• Document text:
Fees must fall
Thousands of students march towards the Union Buildings in Pretoria, the seat of South Africa's government Mujahid Safodien/AFP

Students from the Witwatersrand (Wits) university in Johannesburg, South Africa, are continuing to protest against tuition fees despite President Jacob Zuma announcing there will be a 0% increase for 2016.

Protests started earlier in October after the government said it intended to increase fees by between 10% and 12%. Thousands of students took to the streets in several towns calling for free education and arguing that increased fees would prevent poor black youths from accessing education. Hundreds of people also took to social media to voice their dissent under the hashtags #FeesMustFall and #NationalShutDown.

Zuma announced on national TV a 0% increase for 2016 after meeting with student leaders and professors at the Union Buildings in Pretoria, where dozens of protesters clashed with police after setting up fires near the the building. Demonstrators also hurled rocks at journalists and the police, who retaliated with stun grenades to disperse protesters and deployed barbed wire.

However, students at Wits rejected Zuma's announcement and announced they would carry on with the protest demanding free education. Students, some of whom are angry at Zuma's decision to deliver a speech on TV rather than addressing the crowd protesting outside the Union Buildings, are also demanding the indefinite postponement of their exams, scheduled for next week.

• About this exercise: Continue the article about the South African student fee protests, picking up right after its final sentence. The listing that comes next has no connection to the article on the tuition fee protests.

Intrinsic matrix estimation data
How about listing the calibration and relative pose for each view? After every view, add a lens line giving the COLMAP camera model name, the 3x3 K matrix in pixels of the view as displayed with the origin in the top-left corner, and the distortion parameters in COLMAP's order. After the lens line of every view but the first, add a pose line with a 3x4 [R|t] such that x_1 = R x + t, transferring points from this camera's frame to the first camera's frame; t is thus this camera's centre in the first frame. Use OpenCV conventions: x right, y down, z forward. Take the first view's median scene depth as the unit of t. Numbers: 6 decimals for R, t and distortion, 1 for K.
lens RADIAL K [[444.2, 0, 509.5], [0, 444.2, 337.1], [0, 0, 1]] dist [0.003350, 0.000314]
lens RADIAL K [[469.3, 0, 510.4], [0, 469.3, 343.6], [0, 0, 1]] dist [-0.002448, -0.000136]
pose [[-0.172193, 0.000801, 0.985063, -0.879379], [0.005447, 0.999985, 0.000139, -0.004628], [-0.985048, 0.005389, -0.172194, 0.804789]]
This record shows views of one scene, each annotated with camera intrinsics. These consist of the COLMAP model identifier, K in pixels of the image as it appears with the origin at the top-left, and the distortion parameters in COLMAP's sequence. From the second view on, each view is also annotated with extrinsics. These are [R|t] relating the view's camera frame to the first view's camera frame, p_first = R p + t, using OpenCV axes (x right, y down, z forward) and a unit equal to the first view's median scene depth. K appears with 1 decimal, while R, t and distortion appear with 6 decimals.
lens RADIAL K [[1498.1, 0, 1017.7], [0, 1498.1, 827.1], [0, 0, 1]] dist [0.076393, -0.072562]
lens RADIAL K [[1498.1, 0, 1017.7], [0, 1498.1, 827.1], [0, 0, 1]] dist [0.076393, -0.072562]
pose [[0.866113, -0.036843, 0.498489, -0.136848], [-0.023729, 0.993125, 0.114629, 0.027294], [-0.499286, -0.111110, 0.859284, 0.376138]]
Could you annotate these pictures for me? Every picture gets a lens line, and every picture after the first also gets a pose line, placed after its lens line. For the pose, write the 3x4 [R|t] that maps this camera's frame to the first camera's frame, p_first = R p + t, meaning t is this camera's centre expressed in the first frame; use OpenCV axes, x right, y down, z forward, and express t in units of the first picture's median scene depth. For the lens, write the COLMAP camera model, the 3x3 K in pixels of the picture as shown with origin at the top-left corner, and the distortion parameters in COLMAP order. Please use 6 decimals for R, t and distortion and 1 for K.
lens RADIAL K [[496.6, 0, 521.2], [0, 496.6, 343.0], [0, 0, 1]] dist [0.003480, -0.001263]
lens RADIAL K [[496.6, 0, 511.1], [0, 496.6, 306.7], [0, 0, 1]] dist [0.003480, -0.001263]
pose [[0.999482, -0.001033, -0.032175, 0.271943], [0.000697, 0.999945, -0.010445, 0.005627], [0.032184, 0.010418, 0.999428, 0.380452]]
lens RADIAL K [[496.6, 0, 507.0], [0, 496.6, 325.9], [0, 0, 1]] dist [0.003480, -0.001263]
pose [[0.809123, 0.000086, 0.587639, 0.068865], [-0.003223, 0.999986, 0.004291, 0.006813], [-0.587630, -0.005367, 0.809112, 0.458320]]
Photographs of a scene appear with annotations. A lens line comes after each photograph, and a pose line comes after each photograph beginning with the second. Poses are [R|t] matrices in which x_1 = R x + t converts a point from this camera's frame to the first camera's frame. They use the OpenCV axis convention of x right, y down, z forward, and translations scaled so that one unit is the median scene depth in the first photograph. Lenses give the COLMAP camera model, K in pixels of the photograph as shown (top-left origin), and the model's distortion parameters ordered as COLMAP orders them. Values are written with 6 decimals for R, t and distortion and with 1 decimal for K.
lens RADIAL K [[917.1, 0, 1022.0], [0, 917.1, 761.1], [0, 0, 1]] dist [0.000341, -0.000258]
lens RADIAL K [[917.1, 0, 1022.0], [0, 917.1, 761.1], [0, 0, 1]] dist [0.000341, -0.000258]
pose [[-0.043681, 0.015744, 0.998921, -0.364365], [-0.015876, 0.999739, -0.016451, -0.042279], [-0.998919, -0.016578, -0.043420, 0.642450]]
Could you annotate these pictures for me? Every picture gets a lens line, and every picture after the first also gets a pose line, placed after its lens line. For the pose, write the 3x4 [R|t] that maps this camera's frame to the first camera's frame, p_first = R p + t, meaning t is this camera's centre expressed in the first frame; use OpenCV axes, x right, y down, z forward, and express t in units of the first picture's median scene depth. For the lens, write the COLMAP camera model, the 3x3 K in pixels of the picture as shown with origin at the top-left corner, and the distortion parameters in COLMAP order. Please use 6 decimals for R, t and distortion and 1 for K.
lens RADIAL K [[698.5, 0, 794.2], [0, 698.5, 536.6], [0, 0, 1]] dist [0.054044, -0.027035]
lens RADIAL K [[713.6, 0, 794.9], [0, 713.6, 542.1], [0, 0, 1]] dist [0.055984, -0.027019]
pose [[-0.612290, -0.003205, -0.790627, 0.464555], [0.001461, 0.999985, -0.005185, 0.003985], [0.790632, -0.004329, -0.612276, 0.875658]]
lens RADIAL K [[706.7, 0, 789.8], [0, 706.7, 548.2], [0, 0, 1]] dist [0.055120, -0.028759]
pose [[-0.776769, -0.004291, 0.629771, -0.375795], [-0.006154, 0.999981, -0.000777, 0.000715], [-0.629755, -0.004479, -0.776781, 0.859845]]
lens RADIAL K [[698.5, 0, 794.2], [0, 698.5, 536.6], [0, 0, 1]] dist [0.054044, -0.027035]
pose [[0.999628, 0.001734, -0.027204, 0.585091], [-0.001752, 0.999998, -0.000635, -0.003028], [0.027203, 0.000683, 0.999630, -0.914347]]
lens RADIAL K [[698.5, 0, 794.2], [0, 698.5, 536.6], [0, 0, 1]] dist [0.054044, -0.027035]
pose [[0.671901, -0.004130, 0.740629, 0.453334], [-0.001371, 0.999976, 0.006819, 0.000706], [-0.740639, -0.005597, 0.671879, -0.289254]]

• Solved problem:
The university remained closed on Monday (26 October) and a spokesperson told Reuters it is disappointed with the students' decision. "We feel that it will put in jeopardy the academic futures of many students who will not be able to pass or graduate. This will only further entrench and deepen the inequalities in our society," the statement read.

The university's senate met on Monday to decide when to resume lectures. However, it is believed the meeting was adjourned after some students disrupted it.

The student protest was the biggest since the end of apartheid in 1994. Some said the demonstrations echoed protests which occurred in Soweto, Johannesburg, in 1976, when hundreds of unarmed students were shot dead by South African police during a protest against the Afrikaans Medium Decree.

Black high school students took to the streets to protest against this new decree, which introduced Afrikaans as a compulsory language for education. According to the decree, maths and social studies were to be taught in Afrikaans, with general science and practical subjects in English, while indigenous languages would only be used for religion and music. The exact number of victims is unknown, with estimates ranging from 176 to 700.